Known ground truth values.

required
alpha float | NDArray[floating[Any]] | None

Significance level for interval-based scores.

None
level float

Nominal coverage level for coverage metric.

0.95

Returns:

Type Description
float

Scalar score value.

Raises:

Type Description
ValueError

If the metric name is not recognized.

Source code in src/trade_study/_scoring.py
def score(
    metric: str,
    predictions: NDArray[np.floating[Any]],
    truth: NDArray[np.floating[Any]],
    *,
    alpha: float | NDArray[np.floating[Any]] | None = None,
    level: float = 0.95,
) -> float:
    """Compute a scalar scoring rule.

    Args:
        metric: One of "crps", "wis", "interval", "energy",
            "rmse", "mae", "coverage", "brier".
        predictions: Model predictions (ensemble members, quantiles, etc.).
        truth: Known ground truth values.
        alpha: Significance level for interval-based scores.
        level: Nominal coverage level for coverage metric.

    Returns:
        Scalar score value.

    Raises:
        ValueError: If the metric name is not recognized.
    """
    simple = {
        "crps": _crps,
        "energy": _energy,
        "brier": _brier,
        "rmse": _rmse,
        "mae": _mae,
    }
    if metric in simple:
        return simple[metric](predictions, truth)
    if metric == "wis":
        return _wis(predictions, truth, alpha=alpha)
    if metric == "interval":
        return _interval(predictions, truth, alpha=alpha)
    if metric == "coverage":
        return _coverage(predictions, truth, level=level)
    msg = f"Unknown metric: {metric!r}"
    raise ValueError(msg)

trade_study.coverage_curve(posteriors, truth, levels=None)

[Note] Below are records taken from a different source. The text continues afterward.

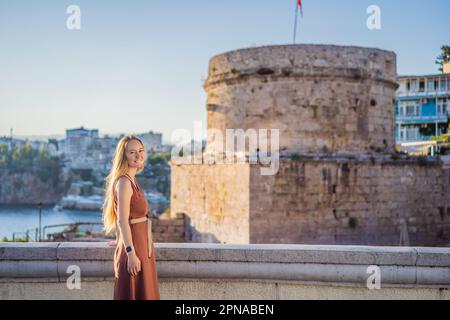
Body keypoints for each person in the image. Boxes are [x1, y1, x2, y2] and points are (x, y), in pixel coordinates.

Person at [102, 135, 160, 300]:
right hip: (135, 249)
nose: (138, 156)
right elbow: (122, 220)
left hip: (142, 247)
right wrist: (129, 252)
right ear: (124, 156)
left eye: (140, 151)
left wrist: (121, 240)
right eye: (132, 152)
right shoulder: (124, 183)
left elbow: (125, 217)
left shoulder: (132, 180)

Compute empirical coverage across nominal levels.

Parameters:

Name Type Description Default
posteriors NDArray[floating[Any]]

Posterior samples, shape (n_obs, n_samples).

required
truth NDArray[floating[Any]]

True values, shape (n_obs,).

required
levels NDArray[floating[Any]] | None

Nominal coverage levels (default: 0.05 to 0.99).

None

Returns:

Type Description
tuple[NDArray[floating[Any]], NDArray[floating[Any]]]

Tuple of (nominal_levels, empirical_coverage).

Source code in src/trade_study/_scoring.py
def coverage_curve(
    posteriors: NDArray[np.floating[Any]],
    truth: NDArray[np.floating[Any]],
    levels: NDArray[np.floating[Any]] | None = None,
) -> tuple[NDArray[np.floating[Any]], NDArray[np.floating[Any]]]:
    """Compute empirical coverage across nominal levels.

    Args:
        posteriors: Posterior samples, shape (n_obs, n_samples).
        truth: True values, shape (n_obs,).
        levels: Nominal coverage levels (default: 0.05 to 0.99).

    Returns:
        Tuple of (nominal_levels, empirical_coverage).
    """
    if levels is None:
        levels = np.linspace(0.05, 0.99, 50)
    empirical = np.array([
        _coverage(posteriors, truth, level=float(lv)) for lv in levels
    ])
    return levels, empirical